28th February 2014 By: Martin Creamer - Creamer Media Editor

Aussies help out with mechanised mining, Russia helps Botswana to find diamonds, union unhappy with new CEO appointment

Two South African mines have called in Australians to help with mechanised mining. Read on page 12 of this edition of Mining Weekly of gold mining company Gold Fields bringing in a 15-person technical team from Australia to pep up mechanisation at its lagging South Deep gold mine and, in an entirely separate move, platinum miner Northam Platinum bringing in different Australian expertise to upskill local operators at its Booysendal platinum mine, in Limpopo, which is fully mechanised. This follows the deployment of a single Australian showing definite face-advance improvement. More on this can be read at www.miningweekly.com. At South Deep, Australian Garry Mills has been appointed GM as Gold Fields goes all out to obtain a return on its R40-billion investment. At Northam, retiring CEO Glyn Lewis told Mining Weekly that local matric-level Limpopo recruits were being upskilled by the Australians to operate low-profile drilling machines. “To operate these drills proficiently takes between five and seven years and, hence, our employment of Australians,” Lewis told Mining Weekly.

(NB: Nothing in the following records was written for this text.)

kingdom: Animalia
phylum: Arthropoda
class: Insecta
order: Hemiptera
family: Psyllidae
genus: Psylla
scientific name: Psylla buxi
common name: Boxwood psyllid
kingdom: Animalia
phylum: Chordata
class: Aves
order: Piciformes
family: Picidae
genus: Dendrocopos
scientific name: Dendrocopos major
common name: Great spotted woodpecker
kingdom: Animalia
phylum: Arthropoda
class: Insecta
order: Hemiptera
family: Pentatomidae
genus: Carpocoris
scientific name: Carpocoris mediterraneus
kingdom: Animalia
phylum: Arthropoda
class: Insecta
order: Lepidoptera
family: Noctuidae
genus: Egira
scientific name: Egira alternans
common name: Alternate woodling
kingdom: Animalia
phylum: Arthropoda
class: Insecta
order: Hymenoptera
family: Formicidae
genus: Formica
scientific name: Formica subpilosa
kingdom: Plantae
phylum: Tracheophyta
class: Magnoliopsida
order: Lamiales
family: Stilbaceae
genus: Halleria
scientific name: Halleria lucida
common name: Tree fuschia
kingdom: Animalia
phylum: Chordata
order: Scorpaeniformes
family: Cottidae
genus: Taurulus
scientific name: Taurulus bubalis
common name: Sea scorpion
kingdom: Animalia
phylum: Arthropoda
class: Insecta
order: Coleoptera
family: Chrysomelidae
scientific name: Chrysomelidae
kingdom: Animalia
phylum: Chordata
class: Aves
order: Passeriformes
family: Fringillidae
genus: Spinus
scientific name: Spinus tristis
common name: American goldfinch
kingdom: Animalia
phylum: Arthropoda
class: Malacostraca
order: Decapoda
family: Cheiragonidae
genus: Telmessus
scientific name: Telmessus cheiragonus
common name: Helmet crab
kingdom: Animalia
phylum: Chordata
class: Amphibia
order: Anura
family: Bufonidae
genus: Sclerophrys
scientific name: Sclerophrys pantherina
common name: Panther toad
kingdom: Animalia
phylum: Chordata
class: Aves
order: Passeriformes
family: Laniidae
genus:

While Australian help is being sought in South Africa, Russian help is being called into neighbouring Botswana, where Botswana Diamonds has deployed five senior geologists from Russian State-owned diamond group Alrosa. Read on page 22 of this edition of Mining Weekly of the Russians providing input at the PL117 licence project in Botswana’s Orapa region, their entry breaking a long tradition of De Beers-only skills being deployed in the diamond-rich country, where there is growing anxiety over the lack of new diamond discoveries. Perhaps, it is now the turn of the Russians to make the new discoveries using a different technology. Alrosa’s 17 Siberian mines last year produced 36.9-million carats, accounting for 25% of global diamond production.

The National Union of Mineworkers (NUM) is not ruling out fresh strike action at the Zondereinde platinum mine over unhappiness with the appointment of Paul Dunne as Northam Platinum’s new CEO, as can be read on Mining Weekly Online. NUM gave notice of its intention to mobilise against Dunne’s appointment at the weekend and warned that Dunne would be “baptised by fire”. In an official media release, the NUM accused Dunne of triggering a “tumultuous tide of turmoil” during his tenure at Impala Platinum. Dunne is due to take office tomorrow but with incumbent Lewis remaining on until June 30. As reported on Mining Weekly Online, on Friday, Northam blamed the recent 79-day strike at Zondereinde for its first operating loss since 1998 and said it had cost the company R750-million in unearned revenue. Unlike Northam’s Booysendal mine, which is fully mechanised, no mecha- nisation is envisaged at the complex Zondereinde mine, where the last bout of 11 weeks of striking lost employees R151-million in wages. In the six months to December 31, sales from Zondereinde fell 16.4% to 4 620 kg, with Booysendal delivering a below-par 1 138 kg.